CHICAGO — Indiana cities would be allowed to file for Chapter 9 bankruptcy protection under a bill touted by Republican Gov. Mitch Daniels.

Daniels this week called the measure — Senate Bill 105 — a "useful mechanism" for helping fiscally stressed cities that would help provide clarity on the topic of municipal bankruptcy.

Already, at least one municipality — the long-struggling town of Gary — is eyeing the measure. The sponsoring senator said he will meet Thursday with Gary's mayor to discuss the bankruptcy bill.

Indiana law does not currently allow municipalities to file for federal bankruptcy protection. Cash-strapped governments are instead directed to the state's Distressed Unit Appeals Board, which is authorized to provide various forms of tax relief.

The board's ability to provide that tax relief, however, will end after 2011, as voters in November passed a ballot resolution making property tax caps part of the state constitution.

Distressed local governments will soon have few places to turn for help, said Sen. Ed Charbonneau, a Republican from Valparaiso who sponsored the bill.

"We didn't have anything in place," Charbonneau said. "I saw the potential for a problem down the road and felt it was important that we be prepared. It's legislation that everyone hopes we never have to use.

"It's recognition of what's going on all over the country, and not anything unique to Indiana," he added.

Indiana is one of 26 states that do not have on their books the specific state authorization required for a municipality to file for bankruptcy under federal code.

Chapter 9 bankruptcies remain relatively rare. In Michigan, the town of Hamtramck is seeking permission to file — state law currently prohibits it — with officials saying it is the only way the town can escape costly labor contracts.

Nationally, the struggles of local governments are gaining the spotlight, with more local officials mulling Chapter 9, which is the only unilateral way to void labor contracts.

"There's an intensifying of conflicting pressures of municipalities not wanting to file, but being under more and more pressure to get relief from retiree pension and health care obligations," said Martin Bienenstock, a partner at Dewey & LeBouef LLP. "Chapter 9 may be the only way for these municipalities to get relief."

Indiana's bankruptcy bill would give the appeals board the authority to declare a municipality distressed if it meets one of eight criteria, one of which is a missed bond payment. The designation would pave the way for a state financial takeover, the appointment of an emergency fiscal manager, and, finally, permission to file for bankruptcy protection.

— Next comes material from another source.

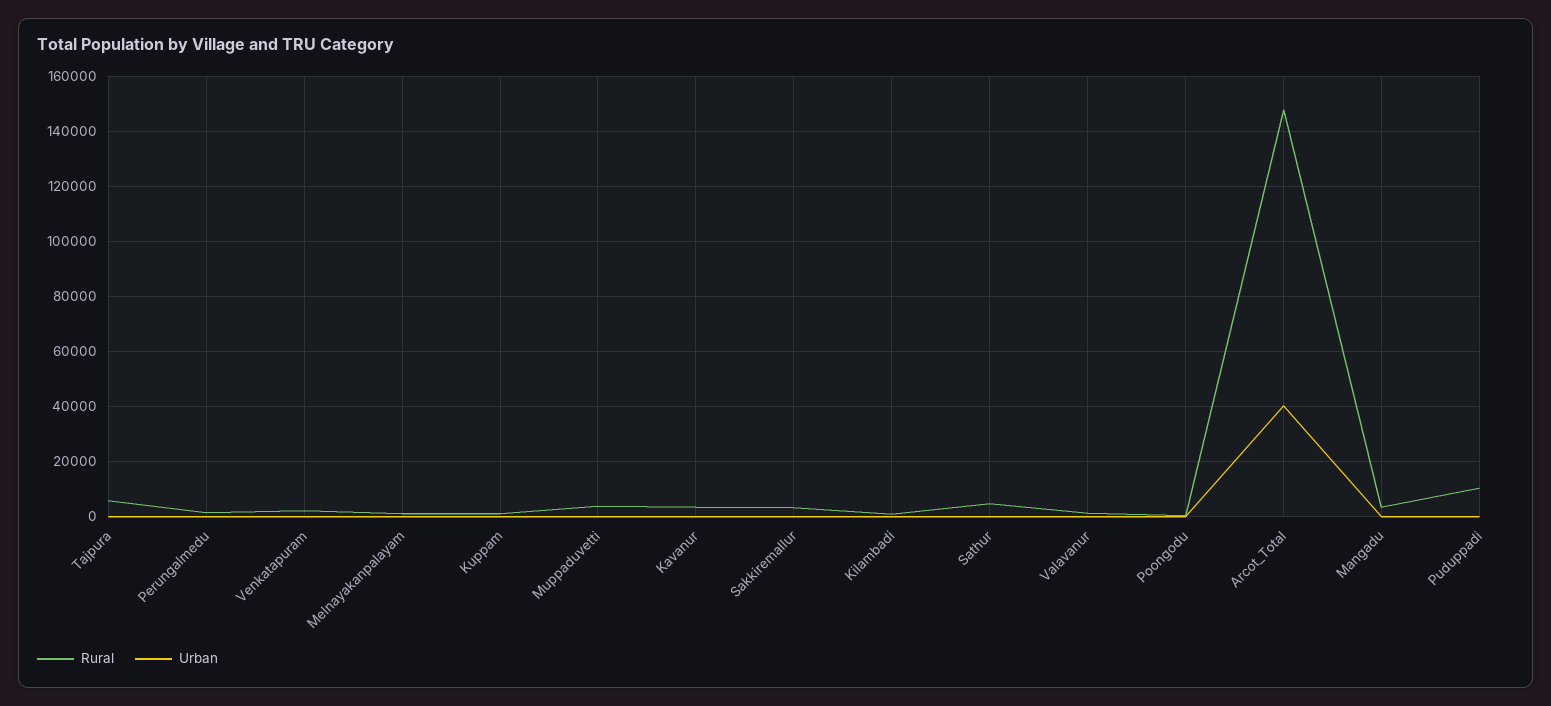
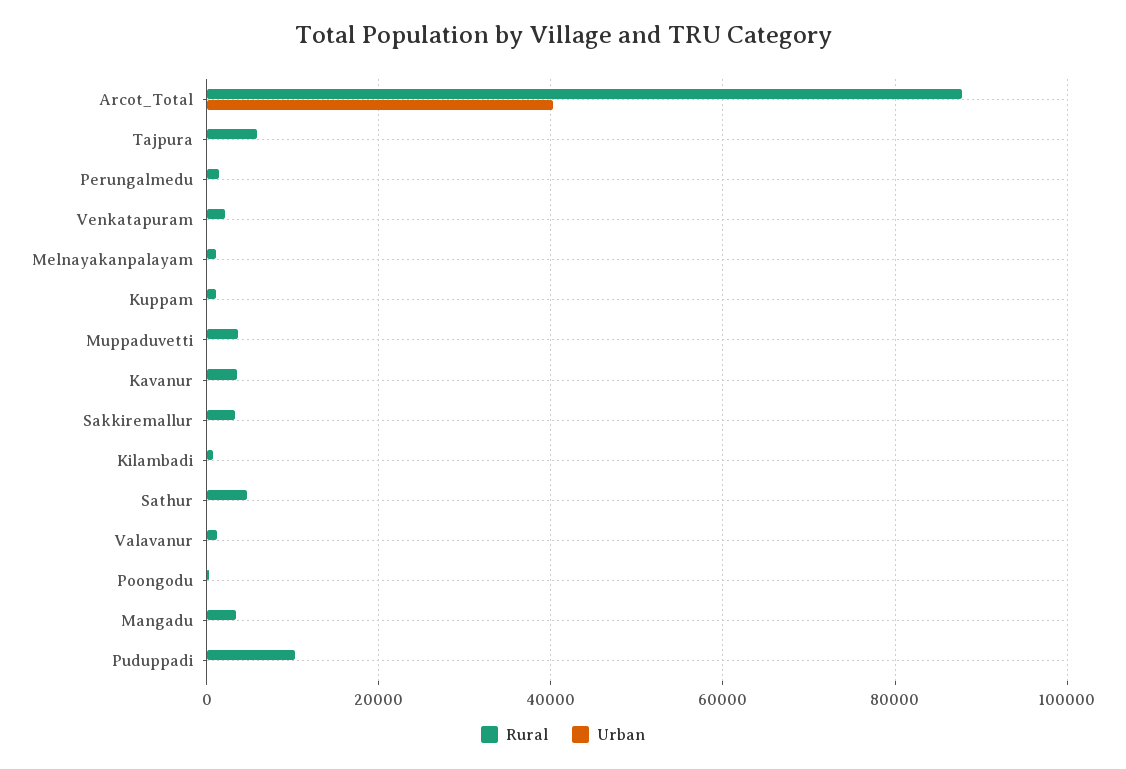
Rural, Arcot_Total: 147500 -> 88000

The Indiana cities considered most likely candidates for possible bankruptcy are Gary, the town of Lake Station, and a small southern town called Georgetown that last summer passed an ordinance giving itself the authority to seek bankruptcy under the Home Rule Act.

Under the bill, the state would take over if a city council and the chief executive of the local unit asked for help or if a coalition of creditors owed more than 30% of the unit's annual revenue asked the state to step in.

Charbonneau introduced the measure Dec. 23. It will be referred to a Senate committee when lawmakers reconvene Jan. 5, and hearings will later be scheduled.